**THE DATA**
........

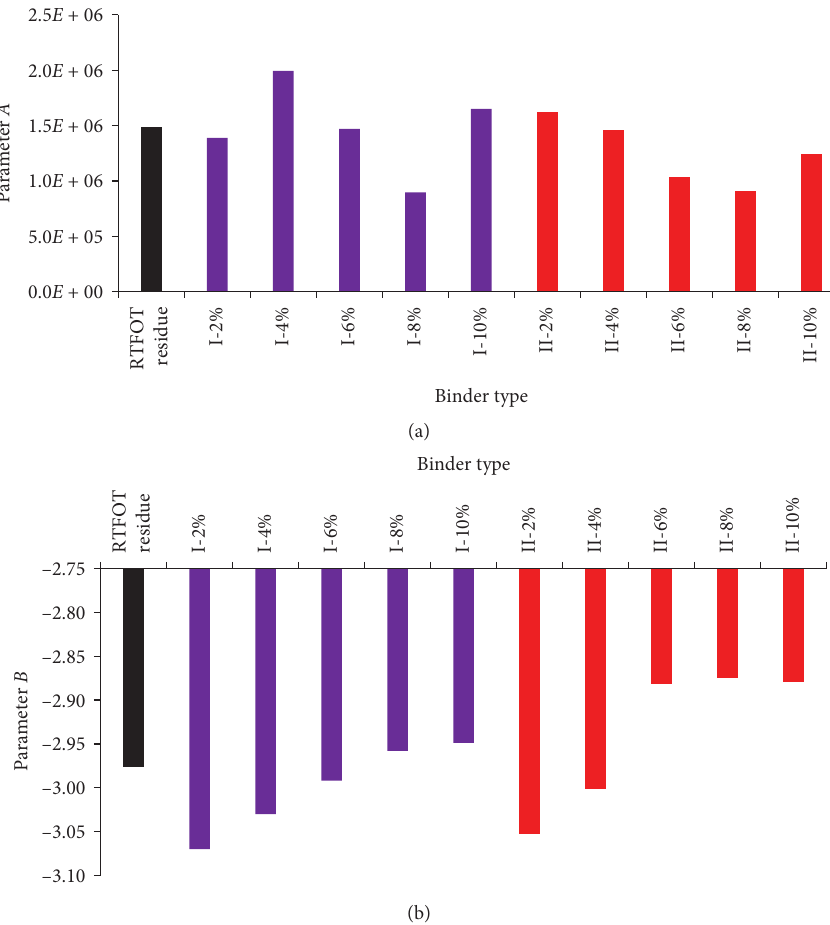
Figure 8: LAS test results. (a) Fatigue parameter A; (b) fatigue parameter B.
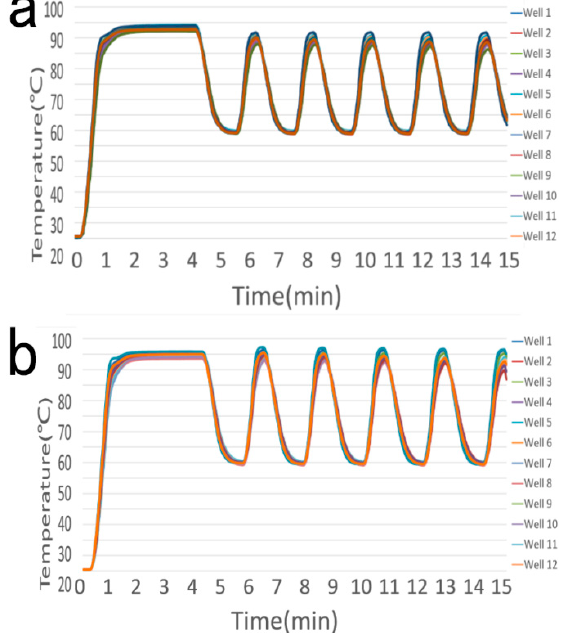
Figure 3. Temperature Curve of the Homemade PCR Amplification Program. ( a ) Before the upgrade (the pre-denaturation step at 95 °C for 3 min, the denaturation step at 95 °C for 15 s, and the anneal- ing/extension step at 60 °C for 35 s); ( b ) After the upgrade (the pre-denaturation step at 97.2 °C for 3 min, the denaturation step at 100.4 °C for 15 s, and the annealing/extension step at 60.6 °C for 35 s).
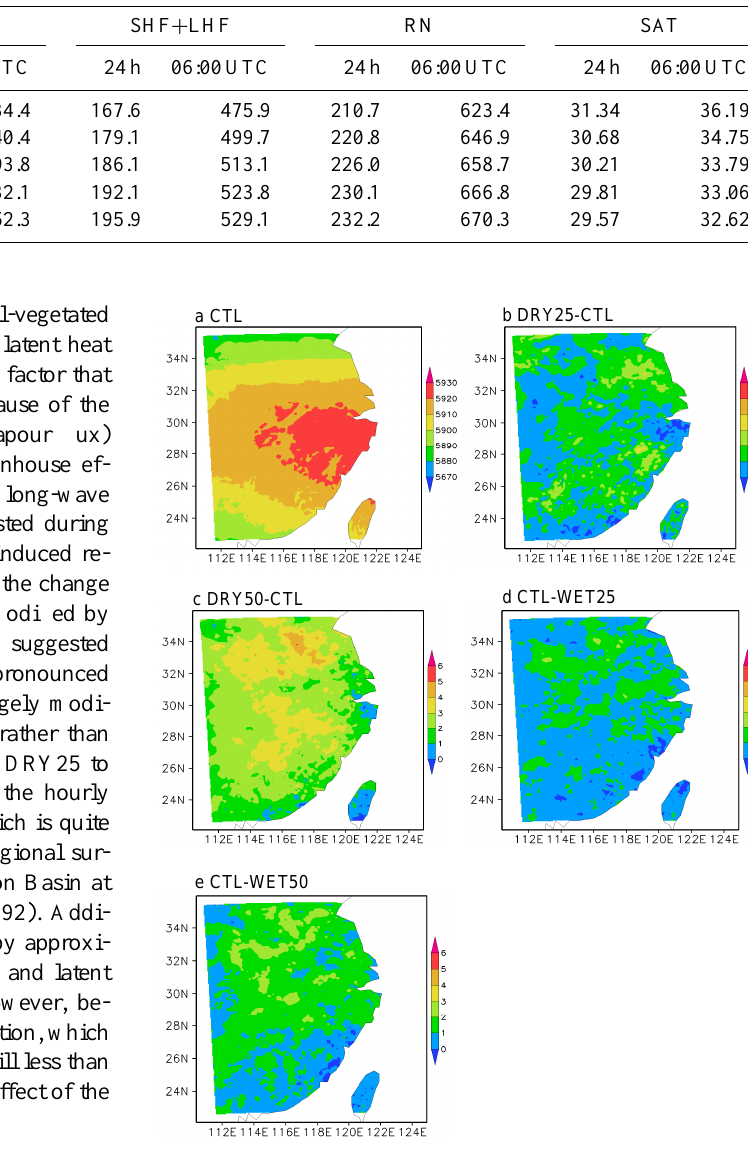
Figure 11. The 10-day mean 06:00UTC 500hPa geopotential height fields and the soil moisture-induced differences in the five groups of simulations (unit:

........

**ACTIVITY**
Nothing but the lines from the one containing "Figure 3. Temperature" through the end of the listing should be printed, each exactly as it appears and without pictures.

**ANSWER TO THE PROBLEM**
Figure 3. Temperature Curve of the Homemade PCR Amplification Program. ( a ) Before the upgrade (the pre-denaturation step at 95 °C for 3 min, the denaturation step at 95 °C for 15 s, and the anneal- ing/extension step at 60 °C for 35 s); ( b ) After the upgrade (the pre-denaturation step at 97.2 °C for 3 min, the denaturation step at 100.4 °C for 15 s, and the annealing/extension step at 60.6 °C for 35 s).
Figure 11. The 10-day mean 06:00UTC 500hPa geopotential height fields and the soil moisture-induced differences in the five groups of simulations (unit:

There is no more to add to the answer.